In Ireland, objections to blanket Right to be Forgotten legislation have come from an unusual source: the insurance industry.
On February 5 it was reported that a bill to protect the privacy of cancer survivors has been stalled thanks to pressure from Insurance Ireland — the representative body for insurance companies across the country.
If successful, this bill would prevent cancer survivors from having to disclose their medical history after five years without active treatment have passed. Based on the EU’s Right to be Forgotten legislation, the bill would deny companies offering services such as loans and insurance access to their customers’ confidential medical information.
As things currently stand, cancer survivors are obligated to reveal their medical history, even when they have been in remission for a number of years — and many believe that this prevents them from accessing products such as loans and insurance.
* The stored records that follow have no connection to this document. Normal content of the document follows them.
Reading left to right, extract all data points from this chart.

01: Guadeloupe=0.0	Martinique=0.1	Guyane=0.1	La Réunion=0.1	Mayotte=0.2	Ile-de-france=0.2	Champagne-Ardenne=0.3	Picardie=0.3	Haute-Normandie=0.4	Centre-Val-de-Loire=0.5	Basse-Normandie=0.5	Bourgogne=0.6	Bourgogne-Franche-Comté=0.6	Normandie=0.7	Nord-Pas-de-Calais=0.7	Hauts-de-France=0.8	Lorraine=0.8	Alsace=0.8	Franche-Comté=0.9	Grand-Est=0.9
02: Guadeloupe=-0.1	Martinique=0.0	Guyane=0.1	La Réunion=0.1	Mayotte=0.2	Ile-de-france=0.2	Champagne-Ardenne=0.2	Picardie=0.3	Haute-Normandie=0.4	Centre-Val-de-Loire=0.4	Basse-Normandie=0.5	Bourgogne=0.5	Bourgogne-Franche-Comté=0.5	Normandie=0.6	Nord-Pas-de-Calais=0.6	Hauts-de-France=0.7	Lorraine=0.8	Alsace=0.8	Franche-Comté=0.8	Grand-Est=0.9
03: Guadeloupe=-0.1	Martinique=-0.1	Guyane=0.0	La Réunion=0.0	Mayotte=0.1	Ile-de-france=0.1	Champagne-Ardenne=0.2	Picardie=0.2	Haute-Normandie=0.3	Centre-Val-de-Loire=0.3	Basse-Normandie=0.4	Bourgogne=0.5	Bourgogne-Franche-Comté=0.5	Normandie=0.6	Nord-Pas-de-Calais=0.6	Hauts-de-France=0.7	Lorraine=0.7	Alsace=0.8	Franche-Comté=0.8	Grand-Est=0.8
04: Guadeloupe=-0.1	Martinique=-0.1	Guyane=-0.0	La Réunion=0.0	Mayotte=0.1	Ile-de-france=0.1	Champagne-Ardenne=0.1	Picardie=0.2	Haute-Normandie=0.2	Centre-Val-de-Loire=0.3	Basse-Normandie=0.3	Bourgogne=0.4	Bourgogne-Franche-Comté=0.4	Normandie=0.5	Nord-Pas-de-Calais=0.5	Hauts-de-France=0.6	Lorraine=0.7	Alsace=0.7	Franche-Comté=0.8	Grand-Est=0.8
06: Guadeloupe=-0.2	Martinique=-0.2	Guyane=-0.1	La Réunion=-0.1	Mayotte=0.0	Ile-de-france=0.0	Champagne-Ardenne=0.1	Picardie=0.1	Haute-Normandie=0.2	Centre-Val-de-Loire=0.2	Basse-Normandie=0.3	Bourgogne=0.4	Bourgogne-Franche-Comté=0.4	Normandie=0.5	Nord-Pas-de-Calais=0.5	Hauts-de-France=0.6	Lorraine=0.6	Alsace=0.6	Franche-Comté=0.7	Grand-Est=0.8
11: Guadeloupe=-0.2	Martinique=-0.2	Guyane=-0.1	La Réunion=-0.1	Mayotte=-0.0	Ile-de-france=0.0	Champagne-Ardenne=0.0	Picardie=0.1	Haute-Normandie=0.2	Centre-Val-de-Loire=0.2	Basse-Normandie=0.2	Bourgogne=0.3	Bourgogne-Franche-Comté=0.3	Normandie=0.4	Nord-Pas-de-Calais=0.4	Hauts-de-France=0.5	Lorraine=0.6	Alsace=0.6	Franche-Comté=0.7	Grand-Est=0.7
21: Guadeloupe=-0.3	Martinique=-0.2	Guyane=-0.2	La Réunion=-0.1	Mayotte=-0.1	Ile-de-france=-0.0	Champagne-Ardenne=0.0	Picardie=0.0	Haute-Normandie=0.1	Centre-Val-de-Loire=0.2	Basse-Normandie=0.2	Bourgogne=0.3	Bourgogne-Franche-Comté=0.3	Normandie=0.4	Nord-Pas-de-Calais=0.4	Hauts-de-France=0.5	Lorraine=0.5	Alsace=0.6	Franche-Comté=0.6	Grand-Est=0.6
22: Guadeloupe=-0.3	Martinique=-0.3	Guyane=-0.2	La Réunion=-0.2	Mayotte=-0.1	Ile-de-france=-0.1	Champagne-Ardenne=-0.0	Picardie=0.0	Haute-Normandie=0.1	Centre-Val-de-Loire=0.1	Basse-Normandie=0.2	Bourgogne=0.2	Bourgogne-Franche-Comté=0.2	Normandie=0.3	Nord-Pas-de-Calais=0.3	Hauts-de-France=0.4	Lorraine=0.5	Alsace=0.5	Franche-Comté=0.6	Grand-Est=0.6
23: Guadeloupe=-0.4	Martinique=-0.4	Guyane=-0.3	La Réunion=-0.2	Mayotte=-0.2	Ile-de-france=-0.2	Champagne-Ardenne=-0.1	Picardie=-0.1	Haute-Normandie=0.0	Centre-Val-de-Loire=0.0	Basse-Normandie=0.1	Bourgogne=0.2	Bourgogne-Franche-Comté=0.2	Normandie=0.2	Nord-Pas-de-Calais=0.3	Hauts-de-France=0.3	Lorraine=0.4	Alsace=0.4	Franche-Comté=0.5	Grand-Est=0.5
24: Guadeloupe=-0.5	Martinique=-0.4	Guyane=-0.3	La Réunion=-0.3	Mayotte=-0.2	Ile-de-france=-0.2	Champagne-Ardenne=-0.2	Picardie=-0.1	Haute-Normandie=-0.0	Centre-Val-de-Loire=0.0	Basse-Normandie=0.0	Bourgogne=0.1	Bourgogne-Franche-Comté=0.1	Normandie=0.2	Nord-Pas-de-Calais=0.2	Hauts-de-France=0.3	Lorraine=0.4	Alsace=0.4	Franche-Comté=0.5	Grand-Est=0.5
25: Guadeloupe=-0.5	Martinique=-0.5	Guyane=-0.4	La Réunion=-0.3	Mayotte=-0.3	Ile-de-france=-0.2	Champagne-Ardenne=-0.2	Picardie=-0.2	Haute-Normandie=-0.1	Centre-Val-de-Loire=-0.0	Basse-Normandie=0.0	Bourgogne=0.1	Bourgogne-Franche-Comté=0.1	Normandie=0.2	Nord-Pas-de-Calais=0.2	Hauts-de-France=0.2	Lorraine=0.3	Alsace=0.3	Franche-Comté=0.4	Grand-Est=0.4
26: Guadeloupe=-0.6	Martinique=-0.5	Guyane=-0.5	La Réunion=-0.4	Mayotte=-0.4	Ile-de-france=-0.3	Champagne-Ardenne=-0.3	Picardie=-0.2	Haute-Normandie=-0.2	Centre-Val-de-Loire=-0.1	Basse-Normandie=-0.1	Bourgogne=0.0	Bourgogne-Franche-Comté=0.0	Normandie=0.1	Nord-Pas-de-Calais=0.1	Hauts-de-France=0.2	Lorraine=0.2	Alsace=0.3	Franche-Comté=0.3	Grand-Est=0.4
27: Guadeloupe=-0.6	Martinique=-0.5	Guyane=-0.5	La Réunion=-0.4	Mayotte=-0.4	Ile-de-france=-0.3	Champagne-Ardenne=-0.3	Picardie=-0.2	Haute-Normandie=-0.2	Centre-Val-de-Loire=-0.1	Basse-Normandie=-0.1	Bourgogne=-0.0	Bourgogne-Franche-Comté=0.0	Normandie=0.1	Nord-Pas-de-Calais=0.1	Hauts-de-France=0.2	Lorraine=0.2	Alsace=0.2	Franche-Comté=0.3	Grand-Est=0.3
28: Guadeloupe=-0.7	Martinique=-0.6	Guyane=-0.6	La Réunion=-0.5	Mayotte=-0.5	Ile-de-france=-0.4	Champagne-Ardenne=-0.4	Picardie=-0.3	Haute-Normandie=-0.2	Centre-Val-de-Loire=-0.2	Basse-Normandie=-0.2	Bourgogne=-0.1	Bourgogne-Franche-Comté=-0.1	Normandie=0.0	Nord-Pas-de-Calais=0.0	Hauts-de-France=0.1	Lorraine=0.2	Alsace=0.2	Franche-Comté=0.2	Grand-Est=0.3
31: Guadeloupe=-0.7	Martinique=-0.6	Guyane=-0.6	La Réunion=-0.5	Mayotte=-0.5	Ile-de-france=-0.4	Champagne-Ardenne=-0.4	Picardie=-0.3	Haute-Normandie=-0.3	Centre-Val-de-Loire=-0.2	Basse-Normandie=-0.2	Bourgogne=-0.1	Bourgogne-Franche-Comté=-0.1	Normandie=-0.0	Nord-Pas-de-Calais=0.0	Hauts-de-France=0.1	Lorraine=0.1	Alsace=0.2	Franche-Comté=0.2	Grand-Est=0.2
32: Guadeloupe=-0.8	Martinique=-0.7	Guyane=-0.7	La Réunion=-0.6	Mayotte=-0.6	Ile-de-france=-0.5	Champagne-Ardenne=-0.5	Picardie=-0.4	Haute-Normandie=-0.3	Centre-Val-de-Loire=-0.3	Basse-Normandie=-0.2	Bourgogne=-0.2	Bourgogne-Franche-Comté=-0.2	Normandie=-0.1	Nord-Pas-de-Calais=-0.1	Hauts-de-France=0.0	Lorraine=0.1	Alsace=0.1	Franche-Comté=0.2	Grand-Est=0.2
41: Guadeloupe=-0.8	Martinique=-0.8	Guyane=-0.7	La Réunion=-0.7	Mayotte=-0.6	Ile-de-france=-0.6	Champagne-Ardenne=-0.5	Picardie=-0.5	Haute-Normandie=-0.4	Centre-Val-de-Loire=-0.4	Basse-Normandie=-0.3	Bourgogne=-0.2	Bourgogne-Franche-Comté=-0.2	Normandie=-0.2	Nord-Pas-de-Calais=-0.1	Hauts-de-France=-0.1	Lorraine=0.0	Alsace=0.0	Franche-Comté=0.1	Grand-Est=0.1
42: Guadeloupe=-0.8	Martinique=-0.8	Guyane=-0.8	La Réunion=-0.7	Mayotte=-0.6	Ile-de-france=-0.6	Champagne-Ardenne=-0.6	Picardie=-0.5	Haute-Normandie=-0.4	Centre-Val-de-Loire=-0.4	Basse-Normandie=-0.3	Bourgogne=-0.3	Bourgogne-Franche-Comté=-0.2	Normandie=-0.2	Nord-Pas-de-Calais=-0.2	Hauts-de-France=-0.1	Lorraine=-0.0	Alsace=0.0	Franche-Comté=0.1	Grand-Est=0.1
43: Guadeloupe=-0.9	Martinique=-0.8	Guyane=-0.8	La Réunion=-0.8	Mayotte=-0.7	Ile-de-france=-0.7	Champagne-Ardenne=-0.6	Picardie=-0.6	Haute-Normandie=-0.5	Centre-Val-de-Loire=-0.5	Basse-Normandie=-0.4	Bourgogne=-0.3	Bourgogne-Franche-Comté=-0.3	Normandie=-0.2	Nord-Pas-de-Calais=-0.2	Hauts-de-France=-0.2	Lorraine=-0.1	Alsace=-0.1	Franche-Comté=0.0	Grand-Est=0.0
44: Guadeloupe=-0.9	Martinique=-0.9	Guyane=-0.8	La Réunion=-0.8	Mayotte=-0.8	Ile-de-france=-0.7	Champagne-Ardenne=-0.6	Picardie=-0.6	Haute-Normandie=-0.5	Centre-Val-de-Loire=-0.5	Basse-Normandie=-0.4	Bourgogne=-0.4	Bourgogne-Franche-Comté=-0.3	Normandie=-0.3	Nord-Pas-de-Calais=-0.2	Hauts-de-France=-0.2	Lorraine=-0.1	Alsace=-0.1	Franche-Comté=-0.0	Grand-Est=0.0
But Insurance Ireland has argued that this is simply a misconception.
“This is not the case, with the majority of life assurance applications where a cancer diagnosis is disclosed being accepted at either standard rates or with an additional premium, depending on the condition of the individual,” a spokesperson told the Irish Examiner.
On a European level, representatives from the insurance industry have been lobbying against the blanket application of Right to be Forgotten laws — and this bill is just one example. In an interview with the Business Post, Insurance Ireland explained that this legislation “undermine[s] insurance offerings, since the true risk of underwriting would be unknown.”
But Rachel Murrogh of the Irish Cancer Society has hit back, arguing that such claims are false — and that she’s heard plenty of evidence of discrimination against cancer survivors. Ultimately, though, campaigners just want the bill to be considered away from the influence of the insurance industry lobby.
“Industry should not decide what laws do and don’t progress,” Murrogh told the Irish Examiner. “The Bill should have gone to Committee stage so that all perspectives could be heard.”
It’s a position supported by Catherine Ardagh, the Fianna Fáil Senator who co-proposed the bill. She said, “Cancer survivors go through more than most of us can imagine. They are warriors. The Right to be Forgotten is something legislators should embrace wholeheartedly. I was extremely disappointed my colleagues failed to do so in December. I look forward to them doing so very soon.”